■ Exercise aim
Without pictures, retype the following entries exactly.

Collected data:
- Opening Delimiter -
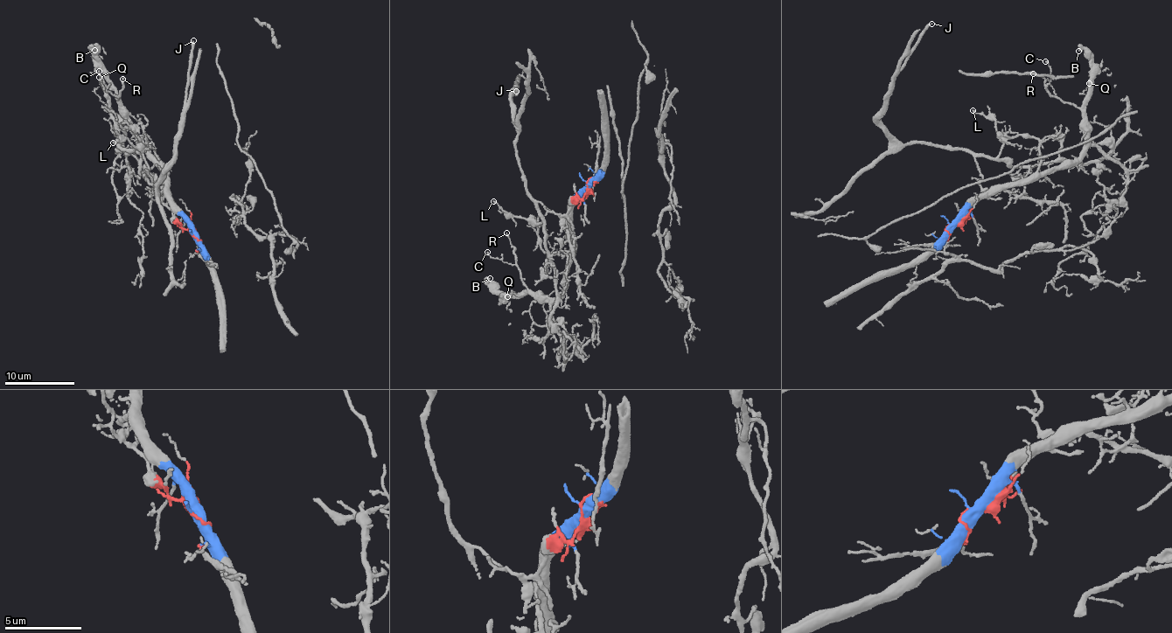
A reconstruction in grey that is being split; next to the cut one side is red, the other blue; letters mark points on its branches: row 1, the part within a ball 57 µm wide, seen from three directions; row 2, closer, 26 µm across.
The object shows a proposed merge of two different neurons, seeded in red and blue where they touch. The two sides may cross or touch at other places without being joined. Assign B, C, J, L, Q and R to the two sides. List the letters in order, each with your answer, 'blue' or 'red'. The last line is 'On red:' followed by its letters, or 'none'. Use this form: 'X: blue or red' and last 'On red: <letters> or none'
B: blue
C: blue
J: red
L: red
Q: blue
R: blue
On red: J, L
- Closing Delimiter -
■ Solution to the problem
A reconstruction in grey that is being split; next to the cut one side is red, the other blue; letters mark points on its branches: row 1, the part within a ball 57 µm wide, seen from three directions; row 2, closer, 26 µm across.
The object shows a proposed merge of two different neurons, seeded in red and blue where they touch. The two sides may cross or touch at other places without being joined. Assign B, C, J, L, Q and R to the two sides. List the letters in order, each with your answer, 'blue' or 'red'. The last line is 'On red:' followed by its letters, or 'none'. Use this form: 'X: blue or red' and last 'On red: <letters> or none'
B: blue
C: blue
J: red
L: red
Q: blue
R: blue
On red: J, L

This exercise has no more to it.